Why the Feast of the Assumption is Important to a Roman Catholic

Keeping straight all the major liturgical events the Roman Catholic Church observes can be confusing, especially to a convert. However, one of those most important to a Catholic is the feast of the Assumption of the Virgin Mary.

What It Commemorates

On one level, this celebration is noteworthy because it’s a holy day of obligation. This means that American Catholics are required to go to church either on the holy day itself or the preceding evening if their respective parishes offer a mass that night.

The remembrance of the Assumption of Mary occurs on August 15 each year. However, whenever this date falls on a Monday, as it does in 2011, there is no obligation to go to church on the 15th since churches celebrate the Assumption at Sunday masses.

According to Catholic writer Scott Reichert, the event known as the Assumption is actually a defined dogma of the Catholic Church, meaning it is an established belief that Catholics are required to accept as true as members of the faith. It became dogma on November 1, 1950, when Pope Pius XII declared that at the end of her life, Mary’s body and soul were assumed into Heaven.

There is a significant amount of confusion among even cradle Catholics between the Assumption and Ascension, which falls on June 2 and is also a holy day. While the Assumption commemorates Mary’s passage into Heaven, the Ascension marks Christ’s bodily ascension into Heaven, as his apostles watched, 40 days after his resurrection.

History of the Feast

Though the Assumption became dogma within the last century, the commemoration of the end of Mary’s life and her transfer to Heaven before her body had a chance to decay is a feast dating to the sixth century, when it was celebrated throughout the Church.

The event was commemorated as the Feast of the Dormition, which referred to “falling asleep.” Some Catholics refer to the concept as “falling asleep in the Lord.”

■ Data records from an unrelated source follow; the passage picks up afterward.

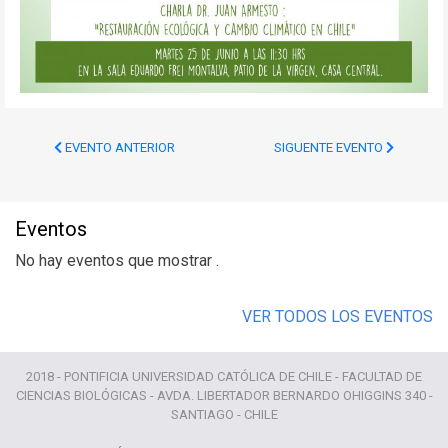
EVENTO ANTERIOR
SIGUENTE EVENTO
Eventos
No hay eventos que mostrar .
VER TODOS LOS EVENTOS
2018 - PONTIFICIA UNIVERSIDAD CATÓLICA DE CHILE - FACULTAD DE
CIENCIAS BIOLÓGICAS - AVDA. LIBERTADOR BERNARDO OHIGGINS 340 -
SANTIAGO - CHILE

The first actual reference to the Assumption in religious documents originated in the fourth century. It is a record of the observations of the Apostle John, to whom Christ entrusted Mary at the crucifixion, and includes comments on her death, placement of her body in a tomb and her Assumption.

While Scripture is silent as to the remainder of Mary’s life, tradition suggests that she died either in Jerusalem or at Ephesus, where John lived. Various sources place the date of Mary’s death at between three and 15 years after Christ’s Ascension.

Members of the Eastern Orthodox faith object to the inclusion of the Assumption as dogma. Since the tradition of the Dormition dates to the time of the Apostles, they see the papal declaration as a bit redundant. However, to a Roman Catholic, the Assumption is a very important date on the Church calendar.